Là, Clara aurait pu me rappeler gentiment qu’il ne fallait pas confondre « Rêve » et « Réalité » ! Elle a bien fait de ne rien dire car je lui en aurai « collée une » !
Bientôt c’est le départ de l’île (les vacances passent trop vite même sans soleil !) et entre 2 vols avant de revenir sur Hanoï on profite d’une journée (encore) pluvieuse à Saïgon (same same Ho Chi Minh City). Entre les averses on laisse nos valises à la consigne de l’aéroport (c’est très cher ), on va manger, on fait le tour du palais de la réunification (pas très intéressant d’un point de vue architectural, surement plus au niveau historique), on passe furtivement devant la cathédrale en courant presque sous la pluie, on entre dans la poste centrale qui constitue un vestige plutôt bien conservé de l’architecture coloniale Française et on finit par le « musée des vestiges de la guerre » qui s’appelait dans le passé le « musée des crimes de guerre Américains » ou quelque chose dans le même genre. Après la visite, mon opinion est que ce musée n’aurait jamais du être débaptisé, même pour s’inscrire dans le politiquement correct.
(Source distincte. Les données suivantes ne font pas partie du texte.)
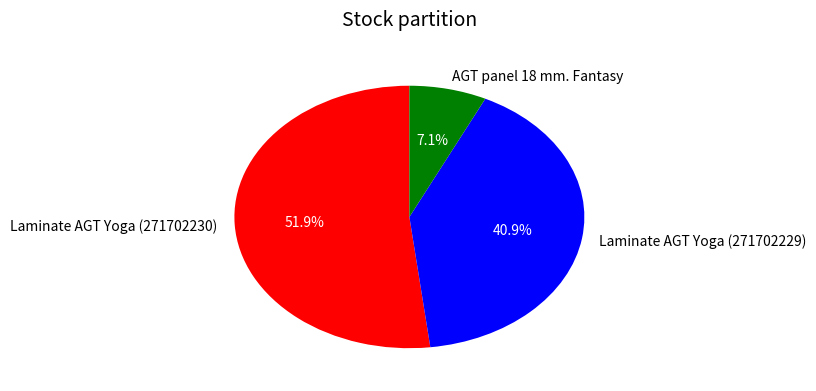

Is it true that AGT panel 18 mm. Fantasy is 7% of the pie?

True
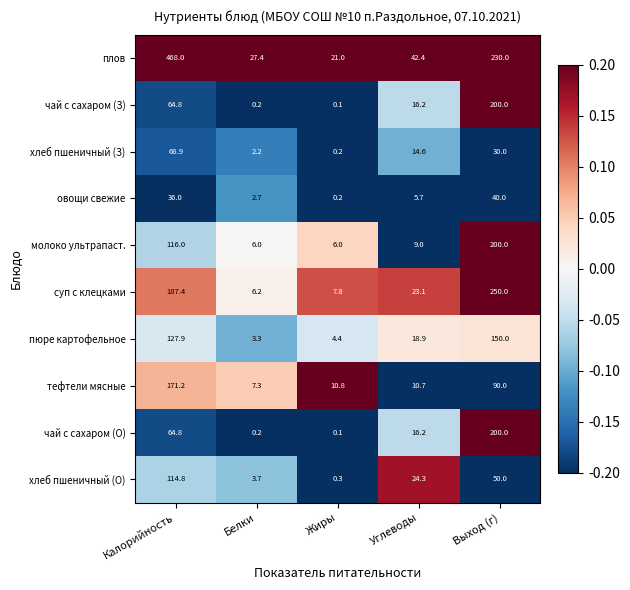

What is the spread (max minus min) of values at Выход (г)?

220.0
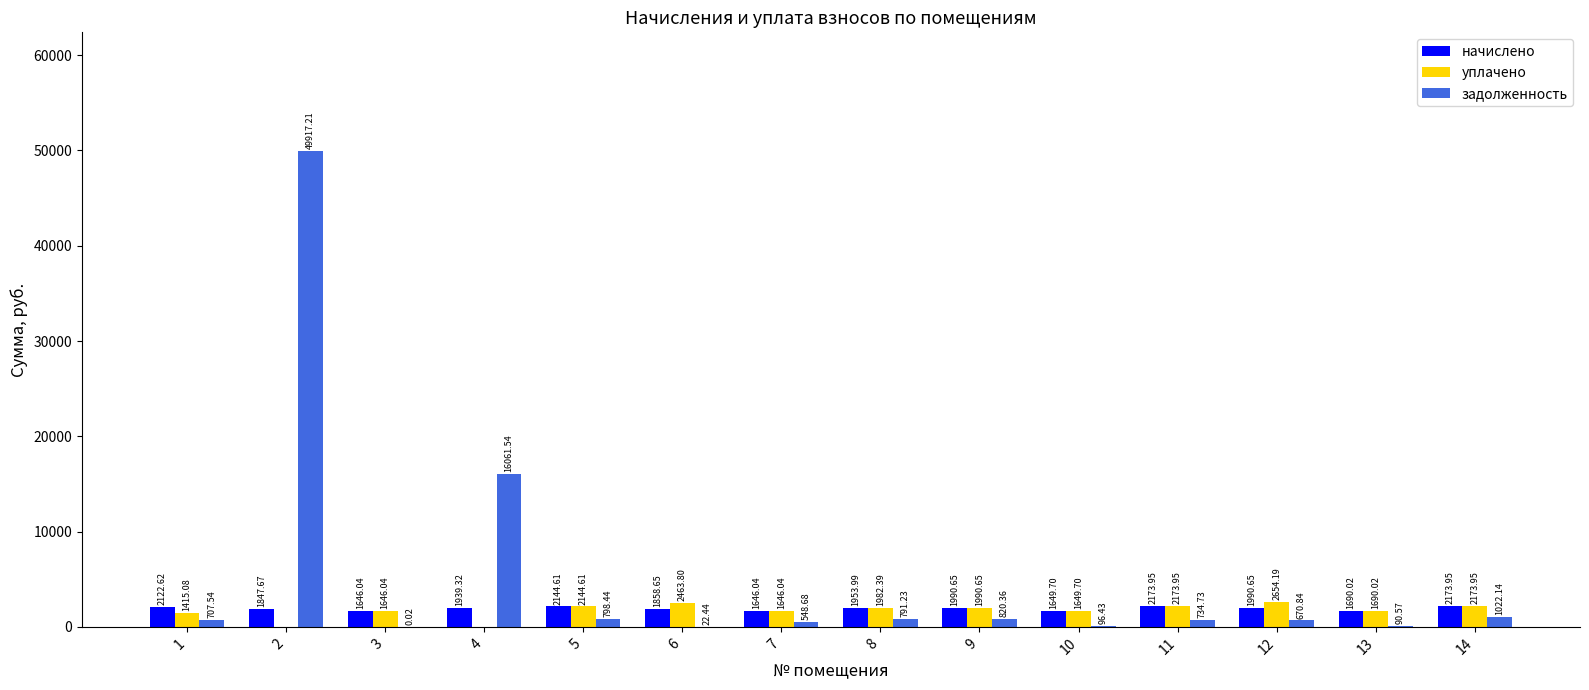

How many series are shown in this chart?

3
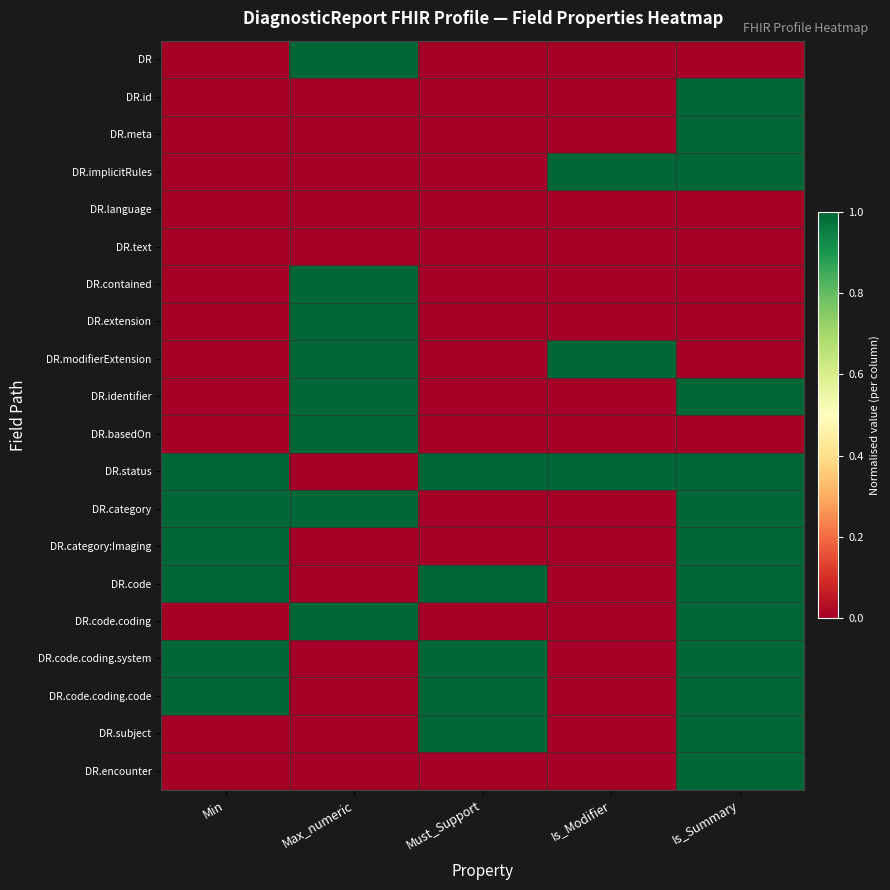

What is the total value across all series at Max_numeric?

8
Le bâtiment sur 3 étages n’est pas très grand, et à part quelques avions et divers chars d’assaut, pièces d’artillerie ou bombes de tout type dans la cour, plus une collection d’armes légères à l’intérieur, il abrite surtout des expos de photos avec commentaires à l’appui, qui dans la plupart des cas ne sont pas nécessaires (les commentaires !) car les images se suffisent à elle mêmes. Le rez-de-chaussée est essentiellement consacré aux campagnes anti-guerre du Vietnam orchestrées dans le monde et aux divers actes d’objection de conscience dans le camp Américain et j’ai survolé les photos le cœur léger avec la conviction qu’il existe quand même des gens sensés et assez courageux pour défendre leurs opinions pacifiques. A partir du deuxième étage, c’est une autre histoire et c'est le choc, on a beau savoir un peu ce qui s’est passé ici au Vietnam, on est, là, à nouveau plongé dans l’horreur : les corps déchiquetés, les exécutions sommaires, les têtes tranchées, les razzias et massacres pour le plaisir, les femmes, les vieillards, les enfants décimés et les corps à terre, les millions de bombes larguées n’importe où, les lance-flammes, les villages en feu, le napalm, les mines (toujours présentes), les défoliants, les presque 3 millions de civils zigouillés ou disparus, l’agent orange, la dioxine, les champs, les forêts, les rizières, les rivières pulvérisés, la contamination pour au moins 7 générations d’homme à venir, les sols souillés, les corps informes, tordus, monstrueux qui naissent tous les jours depuis, Seveso puissance mille, les regards apeurés, terrifiés, les rictus de douleur, les expressions d’incompréhension sur les visages des habitants de l'époque, l’imagination humaine sans limite pour la destruction et la mort ...
Putain de guerre !!!!!
(et on ne nous montre pas, bien évidemment, les horreurs probables commises par l’autre camp !)
(N.B. ceci n'est pas une image de propagande volontaire)
Le lendemain nous étions à Hanoï pour notre dernière journée sur le sol vietnamien. Dès le matin, coquin de sort, le ciel était clair, lumineux et sans nuage, promesse d’une journée radieuse… Putain de soleil !!!!!